Our guest today is Katie Vernoy. A licensed family therapist, a coach, and consultant with helpers based in Torrance, California. As she says, she helps helpers to help better.
Most people who’ve had traumatic experiences that completely changed their lives can end up with this syndrome because they just want others to get through it better than they did and in between that they don't think of taking care of themselves.
For therapists, they put their own needs at bay and focus on what other people need and how they can help them. Working past normal working hours, neglecting own self-care practices, scheduling in clients during personal time, foregoing meals just to help someone out are mostly signs that you're sacrificing yourself too much.
Katie’s experience came about when she was working in public mental health. She worked extra hours, focused more on her staff and clients, and she burned out because she was so passionate about what she was doing to the point of neglecting self-care. After going out solo, she realized it was important for helpers to take care of themselves because if not, eventually, the help they offer won't be available.
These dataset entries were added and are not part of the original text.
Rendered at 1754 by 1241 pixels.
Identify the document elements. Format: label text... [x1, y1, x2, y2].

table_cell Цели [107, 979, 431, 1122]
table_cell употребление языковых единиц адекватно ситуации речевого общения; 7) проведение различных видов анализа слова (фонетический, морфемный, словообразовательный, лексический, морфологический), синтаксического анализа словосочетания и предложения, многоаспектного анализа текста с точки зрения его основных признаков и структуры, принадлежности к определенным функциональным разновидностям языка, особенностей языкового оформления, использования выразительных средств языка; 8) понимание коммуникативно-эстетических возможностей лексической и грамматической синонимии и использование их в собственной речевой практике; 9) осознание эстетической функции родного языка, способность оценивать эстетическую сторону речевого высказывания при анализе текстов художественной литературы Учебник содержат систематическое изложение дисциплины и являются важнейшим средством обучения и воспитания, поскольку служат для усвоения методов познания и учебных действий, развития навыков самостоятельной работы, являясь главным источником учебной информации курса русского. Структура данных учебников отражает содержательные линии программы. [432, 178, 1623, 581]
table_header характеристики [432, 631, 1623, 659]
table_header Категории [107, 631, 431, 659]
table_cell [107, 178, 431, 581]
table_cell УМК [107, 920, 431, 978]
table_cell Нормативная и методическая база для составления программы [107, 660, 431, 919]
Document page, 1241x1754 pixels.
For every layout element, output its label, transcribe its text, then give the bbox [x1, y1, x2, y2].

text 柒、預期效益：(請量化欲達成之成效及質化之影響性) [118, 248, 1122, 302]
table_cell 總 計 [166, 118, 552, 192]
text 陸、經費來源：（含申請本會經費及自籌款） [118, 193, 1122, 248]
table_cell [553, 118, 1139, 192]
Within the profession, it’s often expected of you to be overly benevolent out of the goodness of your heart, so when you ask for money, or set limits and say no sometimes there can be a backlash from the society. It's expected of you to do this. However, part of your helping has to have some limits because you need to empower people to start their recovery on their own. Access if the client’s emergency call is a crisis or if it's possible for them to problem-solve on their own and practice self-soothing techniques. Yes, it’s hard to say no to a client at a critical moment, but learning to set limits helps tremendously in improving your service.
Most often than not, when you started feeling as though your clients should cancel on appointments or grumpy, or you feel fatigued and burned out, it's a sign that you’ve started or are giving too much already. At this point, you can't care much anymore, and it's a clear sign that you should take some time off and do some consultation. Never risk your recovery for someone else’s.
The first recovery of the syndrome is recognizing you’ve got a problem. You should then address it efficiently and start making time for yourself. Set aside some time to do some mandatory extracurricular activities, e.g., meeting up a friend, shopping, surfing, etc. Make sure you hold yourself accountable or find an accountability partner. Accountability will help you make better choices and get some well-deserved rest. You're valuable, take care of yourself.